Former State Department counselor and former head of the 9/11
Commission, Philip Zelikow, also testified at the hearing. He criticized
the memos authorizing the interrogations from the Office of Legal
Counsel and revealed that the memo he wrote offering an alternative view
on the legality of torture has now been located and could be
declassified shortly.
*PHILIP ZELIKOW: *It seemed to me that the OLC interpretation of
US Con law in this area was strained and indefensible, in a whole
variety of ways. My view was that I could not imagine any federal
court in America agreeing that the entire CIA program could be
conducted and it would not violate the American Constitution.

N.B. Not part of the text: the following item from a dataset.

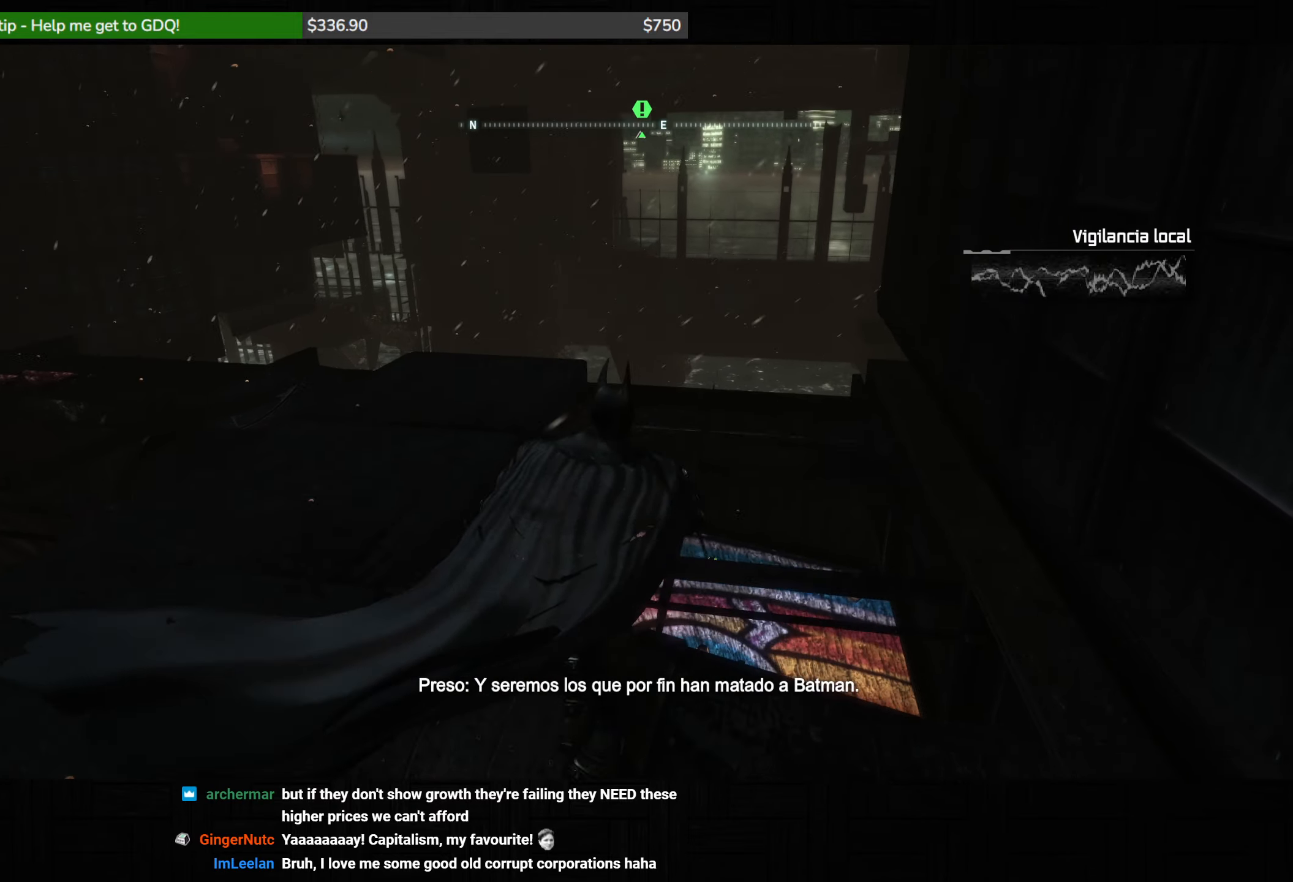
{"keys": ["a", "w"], "mouse": [], "events": [[467, "space", "up"]]}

So I distributed my memo analyzing these legal issues to other
deputies at one of our meetings in February 2006. I then took off
to the Middle East on other work. When I came back, I heard the
memo was not considered appropriate for further discussion and
that copies of my memo should be collected and destroyed. That
particular request, passed along informally, did not seem proper,
and I ignored it.
This particular memo has evidently been located in the State's
files and is being reviewed for declassification. But in sum, the
US government, over the past seven years, adopted an unprecedented
program in American history of coolly calculated, dehumanizing
abuse and physical torment to extract information. This was a
mistake, perhaps a disastrous one. It was a collective failure in
which a number of officials and members of Congress and staffers
of both parties played a part.

*AMY GOODMAN: *Former State Department lawyer and head of the 9/11
Commission, Philip Zelikow, testifying on Capitol Hill Wednesday.